-- Task --
State how many lines in the records below contain the word "termasuk", where case counts. Give only the number.

Start of Material to process

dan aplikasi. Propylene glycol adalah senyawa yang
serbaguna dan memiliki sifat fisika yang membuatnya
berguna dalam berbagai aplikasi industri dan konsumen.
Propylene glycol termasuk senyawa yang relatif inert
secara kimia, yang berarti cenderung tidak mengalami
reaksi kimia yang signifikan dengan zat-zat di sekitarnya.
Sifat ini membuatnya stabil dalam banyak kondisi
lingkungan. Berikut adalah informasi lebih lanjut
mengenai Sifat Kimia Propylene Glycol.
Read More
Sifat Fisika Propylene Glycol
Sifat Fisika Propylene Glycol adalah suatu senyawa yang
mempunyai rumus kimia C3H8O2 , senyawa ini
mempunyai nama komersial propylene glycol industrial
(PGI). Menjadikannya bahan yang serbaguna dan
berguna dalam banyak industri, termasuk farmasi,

End of Material to process

-- Written solution --
2